_Task_.
Translate this sentence from the article about Susur Lee's New York restaurant into Spanish: "Shang, which opens in the first week of December, is in the company's newest hotel, on the Lower East Side."

_Text segment_.
NEW YORK— From Wednesday's Globe and Mail

On Saturday morning, the scream of buzz saws rips through the tranquil dining room of Susur Lee's New York outpost.

With only 2½ days remaining before the city's tastemakers get their first taste of Mr. Lee's cuisine at a Gourmet magazine party celebrating the chef's arrival, workmen in heavy boots are still painting walls, carting glassware and hauling furniture into Shang, the restaurant on the second floor of the trendy Thompson LES hotel. The kitchen still has no gas.

But three storeys below, in the hotel's main kitchen, Mr. Lee projects an aura of serene solidity as he stands over a tray of oven-dried tomatoes, deftly scraping out their innards, and quietly calling for an update on preparations.

One cook opens a large plastic bin to reveal racks of pink lamb standing upright, the flesh nestled in a thick grass of green herbs.

"Mmmm, smell this," Mr. Lee purrs appreciatively, as he dips his nose forward. He samples a morsel of seared duck breast and says it's ready to come out of its marinating bath.

Mulling the party a couple of days away, Mr. Lee says it's an extraordinary honour to be feted even before Shang opens, but he recognizes the double-edged nature of the undertaking.

"I feel very emotional, because it's like: Wow, they're throwing a party for me, it's such a great welcome," Mr. Lee says. "And at the same time, it's like: Okay, Susur, so whaddya got?"

The move to New York comes after about two years of discussions with the management of Thompson Hotels, a boutique chain popular among the moneyed young.

Shang, which opens in the first week of December, is in the company's newest hotel, on the Lower East Side.

For the New York fooderati, this moment has been a long time coming. Word about Mr. Lee's Chinese-influenced globe-trotting cuisine began spreading shortly after he opened Lotus in 1987 in Toronto, his adopted hometown. About 12 years ago, Drew Nieporent, a partner of Robert De Niro's in Nobu and Tribeca Grill, asked if Mr. Lee would like to bring his cuisine to New York. But his kids - Mr. Lee has three boys, now aged 10, 18, and 19 - were too small for him to consider moving the family. "Furthermore, I needed a little time to understand about business. So I give myself time - and Canada has been very good for me," he reflects.

Leaving the comfort of Toronto, which has nurtured Mr. Lee for more than 20 years and helped make him one of the country's superstar chefs, could prove to be a career-capping moment. Shang, he notes, is a Chinese word for up: "Everything is in high notes. It means high quality, moving up, looking up, looking forward," he said. "It's a very positive emotion." How appropriate: This is, after all, Susur Lee's Shang moment.

But it comes fraught with pitfalls. After all this time, and all the hype, he knows he needs to exceed expectations.

"Timing is very important to me. It's not about, 'Hey, there's this opportunity,' " he continues. "Opportunity is one thing. This is not about just supplying a product and putting it on shelves. This is a people business. It's about personality, teamwork, network, understanding the economy." Mr. Lee catches himself, rolls his eyes, stretches out his arms and turns his palms upward, as if to say, What can you do?

It hardly needs to be said: Now is a perfectly awful time to open just about any business, never mind a high-end restaurant in New York catering to that subset of the city that is now discovering en masse, for the first time in a generation, the notion of personal economic uncertainty.

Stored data
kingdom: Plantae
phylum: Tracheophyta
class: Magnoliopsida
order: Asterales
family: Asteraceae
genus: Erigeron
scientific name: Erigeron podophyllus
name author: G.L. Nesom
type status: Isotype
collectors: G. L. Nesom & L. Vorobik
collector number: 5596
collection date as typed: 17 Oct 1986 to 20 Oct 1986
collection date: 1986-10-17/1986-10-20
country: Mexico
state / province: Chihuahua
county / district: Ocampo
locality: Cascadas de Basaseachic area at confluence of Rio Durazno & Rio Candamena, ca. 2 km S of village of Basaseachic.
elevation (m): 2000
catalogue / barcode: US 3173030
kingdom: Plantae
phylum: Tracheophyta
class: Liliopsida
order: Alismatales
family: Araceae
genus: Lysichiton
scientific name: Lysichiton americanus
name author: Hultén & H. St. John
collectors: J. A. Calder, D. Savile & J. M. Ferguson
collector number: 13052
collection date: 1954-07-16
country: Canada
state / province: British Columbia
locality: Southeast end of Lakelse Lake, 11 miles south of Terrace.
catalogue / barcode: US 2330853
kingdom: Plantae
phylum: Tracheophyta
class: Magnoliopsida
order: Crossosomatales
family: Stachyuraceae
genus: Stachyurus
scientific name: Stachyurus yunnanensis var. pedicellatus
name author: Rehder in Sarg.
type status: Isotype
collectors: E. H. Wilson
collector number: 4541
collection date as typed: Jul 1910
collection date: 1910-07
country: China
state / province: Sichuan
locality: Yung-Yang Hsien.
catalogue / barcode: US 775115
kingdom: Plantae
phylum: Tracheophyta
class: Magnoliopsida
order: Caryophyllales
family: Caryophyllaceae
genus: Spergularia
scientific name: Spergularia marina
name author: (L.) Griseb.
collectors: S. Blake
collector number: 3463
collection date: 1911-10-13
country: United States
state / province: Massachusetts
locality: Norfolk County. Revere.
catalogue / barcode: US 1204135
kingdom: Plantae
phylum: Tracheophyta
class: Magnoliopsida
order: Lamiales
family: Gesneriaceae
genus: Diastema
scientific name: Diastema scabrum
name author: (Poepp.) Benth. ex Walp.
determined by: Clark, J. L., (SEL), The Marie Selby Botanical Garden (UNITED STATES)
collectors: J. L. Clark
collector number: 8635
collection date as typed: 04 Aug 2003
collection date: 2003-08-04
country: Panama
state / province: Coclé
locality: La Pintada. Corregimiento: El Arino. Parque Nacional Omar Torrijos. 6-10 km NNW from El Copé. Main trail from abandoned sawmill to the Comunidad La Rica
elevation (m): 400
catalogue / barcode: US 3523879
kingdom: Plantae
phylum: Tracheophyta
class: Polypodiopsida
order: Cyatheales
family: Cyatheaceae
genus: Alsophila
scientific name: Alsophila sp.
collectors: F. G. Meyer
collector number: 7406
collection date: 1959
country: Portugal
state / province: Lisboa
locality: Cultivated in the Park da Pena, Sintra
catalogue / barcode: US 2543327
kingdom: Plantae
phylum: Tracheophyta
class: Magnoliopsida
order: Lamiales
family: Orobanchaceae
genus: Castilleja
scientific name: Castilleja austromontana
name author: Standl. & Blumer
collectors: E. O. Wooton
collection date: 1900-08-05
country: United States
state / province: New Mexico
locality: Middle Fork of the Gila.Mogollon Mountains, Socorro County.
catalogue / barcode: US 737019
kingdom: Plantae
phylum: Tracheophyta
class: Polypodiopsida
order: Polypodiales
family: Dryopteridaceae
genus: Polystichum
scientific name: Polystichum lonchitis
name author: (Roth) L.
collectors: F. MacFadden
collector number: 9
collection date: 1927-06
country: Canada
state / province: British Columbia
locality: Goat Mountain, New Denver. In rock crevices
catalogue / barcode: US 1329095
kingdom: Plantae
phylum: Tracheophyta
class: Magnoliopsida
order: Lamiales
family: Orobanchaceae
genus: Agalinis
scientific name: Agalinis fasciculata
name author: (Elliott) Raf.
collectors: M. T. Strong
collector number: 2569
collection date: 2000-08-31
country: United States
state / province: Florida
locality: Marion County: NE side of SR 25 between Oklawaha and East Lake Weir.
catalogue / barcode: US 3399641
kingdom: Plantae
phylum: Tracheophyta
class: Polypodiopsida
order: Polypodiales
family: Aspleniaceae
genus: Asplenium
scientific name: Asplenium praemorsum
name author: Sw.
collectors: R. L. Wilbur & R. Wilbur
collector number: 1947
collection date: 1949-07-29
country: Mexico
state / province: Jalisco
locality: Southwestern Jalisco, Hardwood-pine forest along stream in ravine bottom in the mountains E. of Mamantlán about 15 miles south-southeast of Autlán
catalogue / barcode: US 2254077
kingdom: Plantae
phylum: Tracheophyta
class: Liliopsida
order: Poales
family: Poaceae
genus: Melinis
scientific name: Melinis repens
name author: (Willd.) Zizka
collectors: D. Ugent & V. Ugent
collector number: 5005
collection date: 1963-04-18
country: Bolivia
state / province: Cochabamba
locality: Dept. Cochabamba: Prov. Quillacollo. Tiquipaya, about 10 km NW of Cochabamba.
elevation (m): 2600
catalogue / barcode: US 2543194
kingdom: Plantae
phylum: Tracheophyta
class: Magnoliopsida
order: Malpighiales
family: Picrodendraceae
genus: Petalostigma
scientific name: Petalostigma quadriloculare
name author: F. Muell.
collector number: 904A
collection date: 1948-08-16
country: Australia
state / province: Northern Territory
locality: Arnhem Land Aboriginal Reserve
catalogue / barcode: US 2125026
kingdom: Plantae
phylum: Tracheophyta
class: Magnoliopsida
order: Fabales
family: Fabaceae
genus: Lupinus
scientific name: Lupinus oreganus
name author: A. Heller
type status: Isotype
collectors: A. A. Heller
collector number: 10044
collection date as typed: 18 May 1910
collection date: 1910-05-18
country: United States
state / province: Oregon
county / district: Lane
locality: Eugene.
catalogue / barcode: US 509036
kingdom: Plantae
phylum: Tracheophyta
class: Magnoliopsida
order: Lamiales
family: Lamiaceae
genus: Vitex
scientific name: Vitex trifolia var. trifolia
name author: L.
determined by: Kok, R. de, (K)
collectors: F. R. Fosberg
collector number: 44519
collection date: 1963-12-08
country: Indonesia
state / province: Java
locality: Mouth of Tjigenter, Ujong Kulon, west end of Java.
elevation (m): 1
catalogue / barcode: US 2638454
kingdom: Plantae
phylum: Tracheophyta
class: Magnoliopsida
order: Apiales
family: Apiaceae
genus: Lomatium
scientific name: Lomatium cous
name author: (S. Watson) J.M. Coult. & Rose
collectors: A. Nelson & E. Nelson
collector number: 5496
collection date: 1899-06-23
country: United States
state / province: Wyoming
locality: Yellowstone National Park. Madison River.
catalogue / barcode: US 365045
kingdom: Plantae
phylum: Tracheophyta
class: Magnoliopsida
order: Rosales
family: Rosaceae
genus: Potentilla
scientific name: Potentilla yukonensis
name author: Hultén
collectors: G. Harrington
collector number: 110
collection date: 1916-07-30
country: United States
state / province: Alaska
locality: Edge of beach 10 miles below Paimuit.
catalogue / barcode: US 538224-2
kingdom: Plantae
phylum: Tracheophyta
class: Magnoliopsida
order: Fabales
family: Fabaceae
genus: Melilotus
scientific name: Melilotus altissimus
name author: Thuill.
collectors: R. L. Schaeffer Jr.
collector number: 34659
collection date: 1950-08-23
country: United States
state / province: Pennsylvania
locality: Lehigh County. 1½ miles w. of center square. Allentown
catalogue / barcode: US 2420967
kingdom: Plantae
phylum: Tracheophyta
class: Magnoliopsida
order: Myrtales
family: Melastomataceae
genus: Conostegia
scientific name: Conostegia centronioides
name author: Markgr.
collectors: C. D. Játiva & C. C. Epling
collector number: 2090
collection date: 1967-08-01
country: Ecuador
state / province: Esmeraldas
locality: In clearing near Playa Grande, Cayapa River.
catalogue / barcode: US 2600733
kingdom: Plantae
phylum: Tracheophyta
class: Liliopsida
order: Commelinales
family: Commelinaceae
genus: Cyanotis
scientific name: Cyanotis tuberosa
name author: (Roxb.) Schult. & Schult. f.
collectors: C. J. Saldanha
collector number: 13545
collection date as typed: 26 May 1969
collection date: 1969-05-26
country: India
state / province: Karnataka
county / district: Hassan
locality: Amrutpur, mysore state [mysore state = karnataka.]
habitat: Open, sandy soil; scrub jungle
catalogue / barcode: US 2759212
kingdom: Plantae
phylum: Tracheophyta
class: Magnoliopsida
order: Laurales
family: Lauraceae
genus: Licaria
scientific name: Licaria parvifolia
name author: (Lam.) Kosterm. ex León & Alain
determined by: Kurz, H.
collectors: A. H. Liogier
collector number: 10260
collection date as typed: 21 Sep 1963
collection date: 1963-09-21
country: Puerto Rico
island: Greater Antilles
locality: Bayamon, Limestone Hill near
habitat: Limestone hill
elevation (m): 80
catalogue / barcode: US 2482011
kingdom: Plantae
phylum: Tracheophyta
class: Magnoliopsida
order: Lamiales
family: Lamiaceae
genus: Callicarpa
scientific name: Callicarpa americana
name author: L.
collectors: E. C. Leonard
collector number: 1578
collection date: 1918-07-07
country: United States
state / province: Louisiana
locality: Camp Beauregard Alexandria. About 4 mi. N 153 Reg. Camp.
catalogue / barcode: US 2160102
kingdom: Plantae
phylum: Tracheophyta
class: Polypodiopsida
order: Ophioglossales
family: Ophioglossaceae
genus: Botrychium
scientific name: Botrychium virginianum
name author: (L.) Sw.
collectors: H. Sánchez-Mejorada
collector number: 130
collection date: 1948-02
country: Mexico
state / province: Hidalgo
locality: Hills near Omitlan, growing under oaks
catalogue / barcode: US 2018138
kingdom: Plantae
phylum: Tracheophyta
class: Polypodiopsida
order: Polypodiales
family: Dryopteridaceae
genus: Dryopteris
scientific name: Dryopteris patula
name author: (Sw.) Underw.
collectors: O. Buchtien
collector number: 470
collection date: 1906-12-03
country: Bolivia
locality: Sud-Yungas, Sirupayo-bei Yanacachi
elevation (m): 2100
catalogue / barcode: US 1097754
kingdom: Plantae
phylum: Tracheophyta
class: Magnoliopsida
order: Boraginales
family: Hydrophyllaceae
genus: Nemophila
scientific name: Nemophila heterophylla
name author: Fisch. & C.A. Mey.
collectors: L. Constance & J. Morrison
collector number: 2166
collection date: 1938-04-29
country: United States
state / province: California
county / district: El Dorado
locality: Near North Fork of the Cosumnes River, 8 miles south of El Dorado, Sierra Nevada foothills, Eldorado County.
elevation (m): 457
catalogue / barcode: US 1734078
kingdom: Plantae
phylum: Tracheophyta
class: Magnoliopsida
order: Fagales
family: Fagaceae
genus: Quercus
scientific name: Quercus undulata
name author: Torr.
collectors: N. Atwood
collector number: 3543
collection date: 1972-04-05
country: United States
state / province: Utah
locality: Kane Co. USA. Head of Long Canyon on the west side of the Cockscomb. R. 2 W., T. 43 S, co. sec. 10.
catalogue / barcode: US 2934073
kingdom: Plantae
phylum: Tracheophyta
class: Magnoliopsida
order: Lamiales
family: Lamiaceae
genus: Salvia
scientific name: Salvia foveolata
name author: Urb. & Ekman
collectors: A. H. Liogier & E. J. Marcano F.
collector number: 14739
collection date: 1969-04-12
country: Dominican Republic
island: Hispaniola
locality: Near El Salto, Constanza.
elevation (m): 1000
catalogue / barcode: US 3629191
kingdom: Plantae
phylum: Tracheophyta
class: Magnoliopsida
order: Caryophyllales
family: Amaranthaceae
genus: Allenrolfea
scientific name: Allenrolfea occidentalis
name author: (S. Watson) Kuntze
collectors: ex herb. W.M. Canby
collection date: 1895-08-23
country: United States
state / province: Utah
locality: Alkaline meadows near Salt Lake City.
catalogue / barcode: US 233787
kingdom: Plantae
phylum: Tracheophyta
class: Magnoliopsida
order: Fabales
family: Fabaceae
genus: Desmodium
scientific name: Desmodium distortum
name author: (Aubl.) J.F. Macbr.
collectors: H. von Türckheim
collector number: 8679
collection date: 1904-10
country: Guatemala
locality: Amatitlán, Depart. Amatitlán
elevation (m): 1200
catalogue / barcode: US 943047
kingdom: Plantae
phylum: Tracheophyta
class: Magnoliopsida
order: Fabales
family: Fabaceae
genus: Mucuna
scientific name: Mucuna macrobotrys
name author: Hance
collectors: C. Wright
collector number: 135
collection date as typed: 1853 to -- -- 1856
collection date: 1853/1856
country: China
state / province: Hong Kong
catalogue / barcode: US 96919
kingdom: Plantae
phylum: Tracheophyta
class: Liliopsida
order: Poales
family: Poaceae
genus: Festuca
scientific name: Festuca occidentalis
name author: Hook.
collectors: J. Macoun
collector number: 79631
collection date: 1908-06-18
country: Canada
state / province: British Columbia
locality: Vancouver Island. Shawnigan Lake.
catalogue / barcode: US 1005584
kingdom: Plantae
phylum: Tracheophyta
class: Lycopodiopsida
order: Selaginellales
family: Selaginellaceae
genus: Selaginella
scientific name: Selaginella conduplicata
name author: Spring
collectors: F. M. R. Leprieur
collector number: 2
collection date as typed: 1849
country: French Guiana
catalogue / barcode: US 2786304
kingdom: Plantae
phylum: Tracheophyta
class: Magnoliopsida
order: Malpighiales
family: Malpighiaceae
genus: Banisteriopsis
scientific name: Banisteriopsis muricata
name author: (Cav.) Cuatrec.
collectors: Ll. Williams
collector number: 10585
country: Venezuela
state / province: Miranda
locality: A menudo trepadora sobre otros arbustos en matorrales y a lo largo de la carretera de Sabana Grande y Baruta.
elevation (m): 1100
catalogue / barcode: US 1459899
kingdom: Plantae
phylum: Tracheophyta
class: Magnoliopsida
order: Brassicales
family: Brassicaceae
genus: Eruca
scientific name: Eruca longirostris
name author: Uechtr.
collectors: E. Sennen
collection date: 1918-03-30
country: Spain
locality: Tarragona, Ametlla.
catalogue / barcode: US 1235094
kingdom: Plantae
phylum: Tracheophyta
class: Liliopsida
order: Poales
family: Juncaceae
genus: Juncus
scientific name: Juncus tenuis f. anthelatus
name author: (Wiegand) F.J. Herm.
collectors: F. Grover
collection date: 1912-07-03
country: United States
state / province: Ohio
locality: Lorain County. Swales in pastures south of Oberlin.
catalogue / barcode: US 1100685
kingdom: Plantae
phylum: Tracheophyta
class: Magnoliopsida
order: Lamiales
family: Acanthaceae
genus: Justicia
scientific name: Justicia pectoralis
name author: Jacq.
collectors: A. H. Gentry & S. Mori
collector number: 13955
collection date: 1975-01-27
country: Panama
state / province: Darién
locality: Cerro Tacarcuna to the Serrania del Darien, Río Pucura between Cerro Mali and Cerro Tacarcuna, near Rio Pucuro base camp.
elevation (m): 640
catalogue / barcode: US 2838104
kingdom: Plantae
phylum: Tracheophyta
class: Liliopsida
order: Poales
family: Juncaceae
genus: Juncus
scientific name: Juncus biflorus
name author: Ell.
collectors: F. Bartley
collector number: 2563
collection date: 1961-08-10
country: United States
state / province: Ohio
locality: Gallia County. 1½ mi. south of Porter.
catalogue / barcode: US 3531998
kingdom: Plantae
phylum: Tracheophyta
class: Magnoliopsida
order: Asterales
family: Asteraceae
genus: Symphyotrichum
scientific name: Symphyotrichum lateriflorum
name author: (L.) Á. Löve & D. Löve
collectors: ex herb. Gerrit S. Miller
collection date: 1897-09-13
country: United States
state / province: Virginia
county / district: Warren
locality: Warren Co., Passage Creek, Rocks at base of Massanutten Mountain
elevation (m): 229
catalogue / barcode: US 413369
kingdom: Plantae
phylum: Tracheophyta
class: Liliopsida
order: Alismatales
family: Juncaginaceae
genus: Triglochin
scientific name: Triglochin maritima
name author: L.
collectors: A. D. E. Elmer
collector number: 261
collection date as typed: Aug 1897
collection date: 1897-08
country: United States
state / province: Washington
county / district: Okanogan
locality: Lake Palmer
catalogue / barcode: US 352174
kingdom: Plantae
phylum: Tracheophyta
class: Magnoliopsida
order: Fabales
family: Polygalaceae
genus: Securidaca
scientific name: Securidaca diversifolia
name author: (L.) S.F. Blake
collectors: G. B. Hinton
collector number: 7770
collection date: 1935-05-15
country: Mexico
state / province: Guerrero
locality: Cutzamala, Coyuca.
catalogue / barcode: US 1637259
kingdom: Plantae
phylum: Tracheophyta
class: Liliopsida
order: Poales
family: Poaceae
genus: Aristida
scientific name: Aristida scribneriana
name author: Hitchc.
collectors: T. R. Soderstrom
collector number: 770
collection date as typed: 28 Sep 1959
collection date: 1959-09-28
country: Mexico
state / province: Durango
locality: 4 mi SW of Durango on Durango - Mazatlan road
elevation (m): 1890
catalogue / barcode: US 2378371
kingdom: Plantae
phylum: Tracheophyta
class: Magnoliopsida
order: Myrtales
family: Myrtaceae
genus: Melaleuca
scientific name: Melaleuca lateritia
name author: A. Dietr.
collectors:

_Written response_.
Shang, que abre en la primera semana de diciembre, está en el hotel más nuevo de la compañía, en el Lower East Side.